Antitrust Repeal Efforts Worrying Insurers

As legislators work to craft a final health care reform bill, insurers are seeking to stop inclusion of a provision that would eliminate industry antitrust exemptions created by the McCarran-Ferguson Act.

The House health care reform bill contains a partial repeal of McCarran-Ferguson for health and medical liability insurers, but the Senate version does not. Industry associations are lobbying to ensure such a repeal does not make it into the final version.

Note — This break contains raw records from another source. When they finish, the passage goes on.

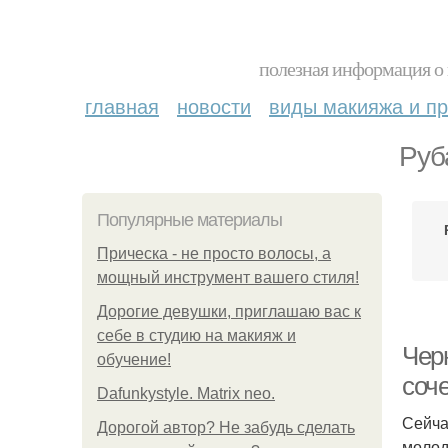
полезная информация о 
главная
новости
виды макияжа и пр
Руб
Популярные материалы
Прическа - не просто волосы, а
мощный инструмент вашего стиля!
Дорогие девушки, приглашаю вас к
себе в студию на макияж и
Черн
обучение!
соч
Dafunkystyle. Matrix neo.
Сейча
Дорогой автор? Не забудь сделать
молод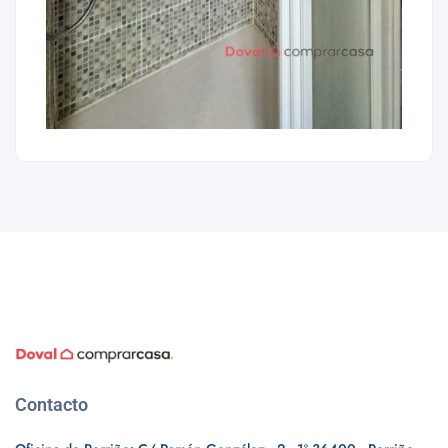
Contacto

“If enacted, a repeal will do more harm than good,” Marliss McManus, senior federal affairs director for National Association of Mutual Insurance Companies (NAMIC) said in a statement, charging that proponents of a repeal demonstrate a lack of understanding about insurance. “Seeking to repeal the limited exemption for medial liability insurers is especially curious, given that it runs counter to the goals expressed by health care reform supporters. We would simply ask those members with concerns about the McCarran-Ferguson provision to look carefully at what it does and what it doesn’t do. Collusion among insurers, as with any other industry, is already illegal.”

The National Association of Insurance Commissioners (NAIC) struck a similar tone in a letter to Senate Majority Leader Harry Reid (D.-Nev.) and Speaker of the House Nancy Pelosi (D.-Calif.).  “The business of insurance, while exempted from federal antitrust law, is still subject to state antitrust enforcement actions,” the letter, penned by NAIC President and West Virginia Insurance Commissioner Cline, states. “In fact, even if the McCarran-Ferguson antitrust exemption were repealed, the state action doctrine exemption would continue to apply. The most likely result of this repeal would therefore not be increased competition, but a series of lawsuits testing the limits of the state action doctrine, with associated litigation costs being passed along to consumers in the form of higher premiums. We would recommend against including provisions limiting the McCarran-Ferguson Act in the conference report.”